Written problem
Your task is to repeat the listing exactly.
=====
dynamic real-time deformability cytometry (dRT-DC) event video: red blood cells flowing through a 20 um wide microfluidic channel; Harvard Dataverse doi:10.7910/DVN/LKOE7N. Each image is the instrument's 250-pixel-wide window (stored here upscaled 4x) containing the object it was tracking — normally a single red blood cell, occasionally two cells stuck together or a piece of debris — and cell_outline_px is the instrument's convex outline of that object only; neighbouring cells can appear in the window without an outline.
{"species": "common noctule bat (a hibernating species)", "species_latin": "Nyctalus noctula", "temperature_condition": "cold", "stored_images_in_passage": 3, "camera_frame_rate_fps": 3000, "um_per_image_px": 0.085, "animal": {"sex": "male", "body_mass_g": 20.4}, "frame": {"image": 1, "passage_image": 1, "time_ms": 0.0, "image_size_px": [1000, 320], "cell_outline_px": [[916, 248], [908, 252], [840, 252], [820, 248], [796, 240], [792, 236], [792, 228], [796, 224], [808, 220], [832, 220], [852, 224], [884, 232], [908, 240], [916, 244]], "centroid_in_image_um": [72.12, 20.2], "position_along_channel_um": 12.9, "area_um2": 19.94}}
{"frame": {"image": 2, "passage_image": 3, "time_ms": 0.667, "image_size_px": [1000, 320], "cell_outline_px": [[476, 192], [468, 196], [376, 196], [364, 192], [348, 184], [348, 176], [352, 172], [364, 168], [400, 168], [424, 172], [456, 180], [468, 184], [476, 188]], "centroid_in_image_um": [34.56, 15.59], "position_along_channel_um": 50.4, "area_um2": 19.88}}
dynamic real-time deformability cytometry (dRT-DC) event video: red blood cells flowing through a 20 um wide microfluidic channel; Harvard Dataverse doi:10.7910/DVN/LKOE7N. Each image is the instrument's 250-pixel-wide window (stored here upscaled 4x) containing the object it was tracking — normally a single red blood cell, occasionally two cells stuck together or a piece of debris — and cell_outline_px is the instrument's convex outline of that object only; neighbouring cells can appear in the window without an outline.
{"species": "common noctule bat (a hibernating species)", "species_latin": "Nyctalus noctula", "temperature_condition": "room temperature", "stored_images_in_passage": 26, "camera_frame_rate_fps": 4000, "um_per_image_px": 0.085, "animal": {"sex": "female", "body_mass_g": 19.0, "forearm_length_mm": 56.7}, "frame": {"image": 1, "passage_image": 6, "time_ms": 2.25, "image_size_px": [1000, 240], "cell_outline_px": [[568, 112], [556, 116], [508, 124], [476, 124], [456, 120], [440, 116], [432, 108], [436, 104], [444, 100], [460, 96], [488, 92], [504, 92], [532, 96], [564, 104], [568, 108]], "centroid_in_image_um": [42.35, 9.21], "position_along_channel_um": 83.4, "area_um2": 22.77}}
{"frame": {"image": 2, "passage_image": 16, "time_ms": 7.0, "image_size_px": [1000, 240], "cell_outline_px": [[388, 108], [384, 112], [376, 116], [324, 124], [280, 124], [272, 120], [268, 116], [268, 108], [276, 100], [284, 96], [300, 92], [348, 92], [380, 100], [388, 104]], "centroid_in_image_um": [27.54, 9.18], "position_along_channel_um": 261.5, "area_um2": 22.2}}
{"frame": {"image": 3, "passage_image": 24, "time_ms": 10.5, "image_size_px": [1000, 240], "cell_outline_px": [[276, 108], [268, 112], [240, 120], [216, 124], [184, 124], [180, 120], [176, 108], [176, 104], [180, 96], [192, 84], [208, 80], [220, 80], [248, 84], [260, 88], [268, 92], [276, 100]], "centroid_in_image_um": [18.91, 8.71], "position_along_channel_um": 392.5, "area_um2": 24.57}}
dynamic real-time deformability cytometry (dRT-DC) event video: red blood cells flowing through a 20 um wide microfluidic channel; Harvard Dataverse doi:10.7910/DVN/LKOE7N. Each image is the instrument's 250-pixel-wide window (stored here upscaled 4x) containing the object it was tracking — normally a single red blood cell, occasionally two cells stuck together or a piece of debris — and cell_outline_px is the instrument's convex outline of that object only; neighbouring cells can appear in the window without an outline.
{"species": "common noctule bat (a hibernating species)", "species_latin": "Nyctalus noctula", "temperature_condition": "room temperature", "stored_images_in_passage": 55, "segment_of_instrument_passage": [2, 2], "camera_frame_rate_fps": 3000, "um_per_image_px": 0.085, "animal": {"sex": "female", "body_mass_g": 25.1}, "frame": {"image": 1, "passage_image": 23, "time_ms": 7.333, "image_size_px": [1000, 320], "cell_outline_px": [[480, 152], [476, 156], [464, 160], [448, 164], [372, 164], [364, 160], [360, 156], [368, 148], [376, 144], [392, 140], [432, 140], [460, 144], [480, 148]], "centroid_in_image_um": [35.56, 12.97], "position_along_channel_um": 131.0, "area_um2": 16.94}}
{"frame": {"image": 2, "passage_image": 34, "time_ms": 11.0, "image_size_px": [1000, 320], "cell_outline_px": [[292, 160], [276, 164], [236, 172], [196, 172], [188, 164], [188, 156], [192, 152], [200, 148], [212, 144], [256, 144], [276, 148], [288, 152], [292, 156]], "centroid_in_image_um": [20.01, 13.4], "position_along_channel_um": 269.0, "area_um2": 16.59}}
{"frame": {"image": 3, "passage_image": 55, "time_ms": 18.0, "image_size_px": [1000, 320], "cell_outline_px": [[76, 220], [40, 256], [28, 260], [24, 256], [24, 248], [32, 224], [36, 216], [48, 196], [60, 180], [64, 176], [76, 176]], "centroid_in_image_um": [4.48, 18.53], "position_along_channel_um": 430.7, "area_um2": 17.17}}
=====
Answer to the exercise
dynamic real-time deformability cytometry (dRT-DC) event video: red blood cells flowing through a 20 um wide microfluidic channel; Harvard Dataverse doi:10.7910/DVN/LKOE7N. Each image is the instrument's 250-pixel-wide window (stored here upscaled 4x) containing the object it was tracking — normally a single red blood cell, occasionally two cells stuck together or a piece of debris — and cell_outline_px is the instrument's convex outline of that object only; neighbouring cells can appear in the window without an outline.
{"species": "common noctule bat (a hibernating species)", "species_latin": "Nyctalus noctula", "temperature_condition": "cold", "stored_images_in_passage": 3, "camera_frame_rate_fps": 3000, "um_per_image_px": 0.085, "animal": {"sex": "male", "body_mass_g": 20.4}, "frame": {"image": 1, "passage_image": 1, "time_ms": 0.0, "image_size_px": [1000, 320], "cell_outline_px": [[916, 248], [908, 252], [840, 252], [820, 248], [796, 240], [792, 236], [792, 228], [796, 224], [808, 220], [832, 220], [852, 224], [884, 232], [908, 240], [916, 244]], "centroid_in_image_um": [72.12, 20.2], "position_along_channel_um": 12.9, "area_um2": 19.94}}
{"frame": {"image": 2, "passage_image": 3, "time_ms": 0.667, "image_size_px": [1000, 320], "cell_outline_px": [[476, 192], [468, 196], [376, 196], [364, 192], [348, 184], [348, 176], [352, 172], [364, 168], [400, 168], [424, 172], [456, 180], [468, 184], [476, 188]], "centroid_in_image_um": [34.56, 15.59], "position_along_channel_um": 50.4, "area_um2": 19.88}}
dynamic real-time deformability cytometry (dRT-DC) event video: red blood cells flowing through a 20 um wide microfluidic channel; Harvard Dataverse doi:10.7910/DVN/LKOE7N. Each image is the instrument's 250-pixel-wide window (stored here upscaled 4x) containing the object it was tracking — normally a single red blood cell, occasionally two cells stuck together or a piece of debris — and cell_outline_px is the instrument's convex outline of that object only; neighbouring cells can appear in the window without an outline.
{"species": "common noctule bat (a hibernating species)", "species_latin": "Nyctalus noctula", "temperature_condition": "room temperature", "stored_images_in_passage": 26, "camera_frame_rate_fps": 4000, "um_per_image_px": 0.085, "animal": {"sex": "female", "body_mass_g": 19.0, "forearm_length_mm": 56.7}, "frame": {"image": 1, "passage_image": 6, "time_ms": 2.25, "image_size_px": [1000, 240], "cell_outline_px": [[568, 112], [556, 116], [508, 124], [476, 124], [456, 120], [440, 116], [432, 108], [436, 104], [444, 100], [460, 96], [488, 92], [504, 92], [532, 96], [564, 104], [568, 108]], "centroid_in_image_um": [42.35, 9.21], "position_along_channel_um": 83.4, "area_um2": 22.77}}
{"frame": {"image": 2, "passage_image": 16, "time_ms": 7.0, "image_size_px": [1000, 240], "cell_outline_px": [[388, 108], [384, 112], [376, 116], [324, 124], [280, 124], [272, 120], [268, 116], [268, 108], [276, 100], [284, 96], [300, 92], [348, 92], [380, 100], [388, 104]], "centroid_in_image_um": [27.54, 9.18], "position_along_channel_um": 261.5, "area_um2": 22.2}}
{"frame": {"image": 3, "passage_image": 24, "time_ms": 10.5, "image_size_px": [1000, 240], "cell_outline_px": [[276, 108], [268, 112], [240, 120], [216, 124], [184, 124], [180, 120], [176, 108], [176, 104], [180, 96], [192, 84], [208, 80], [220, 80], [248, 84], [260, 88], [268, 92], [276, 100]], "centroid_in_image_um": [18.91, 8.71], "position_along_channel_um": 392.5, "area_um2": 24.57}}
dynamic real-time deformability cytometry (dRT-DC) event video: red blood cells flowing through a 20 um wide microfluidic channel; Harvard Dataverse doi:10.7910/DVN/LKOE7N. Each image is the instrument's 250-pixel-wide window (stored here upscaled 4x) containing the object it was tracking — normally a single red blood cell, occasionally two cells stuck together or a piece of debris — and cell_outline_px is the instrument's convex outline of that object only; neighbouring cells can appear in the window without an outline.
{"species": "common noctule bat (a hibernating species)", "species_latin": "Nyctalus noctula", "temperature_condition": "room temperature", "stored_images_in_passage": 55, "segment_of_instrument_passage": [2, 2], "camera_frame_rate_fps": 3000, "um_per_image_px": 0.085, "animal": {"sex": "female", "body_mass_g": 25.1}, "frame": {"image": 1, "passage_image": 23, "time_ms": 7.333, "image_size_px": [1000, 320], "cell_outline_px": [[480, 152], [476, 156], [464, 160], [448, 164], [372, 164], [364, 160], [360, 156], [368, 148], [376, 144], [392, 140], [432, 140], [460, 144], [480, 148]], "centroid_in_image_um": [35.56, 12.97], "position_along_channel_um": 131.0, "area_um2": 16.94}}
{"frame": {"image": 2, "passage_image": 34, "time_ms": 11.0, "image_size_px": [1000, 320], "cell_outline_px": [[292, 160], [276, 164], [236, 172], [196, 172], [188, 164], [188, 156], [192, 152], [200, 148], [212, 144], [256, 144], [276, 148], [288, 152], [292, 156]], "centroid_in_image_um": [20.01, 13.4], "position_along_channel_um": 269.0, "area_um2": 16.59}}
{"frame": {"image": 3, "passage_image": 55, "time_ms": 18.0, "image_size_px": [1000, 320], "cell_outline_px": [[76, 220], [40, 256], [28, 260], [24, 256], [24, 248], [32, 224], [36, 216], [48, 196], [60, 180], [64, 176], [76, 176]], "centroid_in_image_um": [4.48, 18.53], "position_along_channel_um": 430.7, "area_um2": 17.17}}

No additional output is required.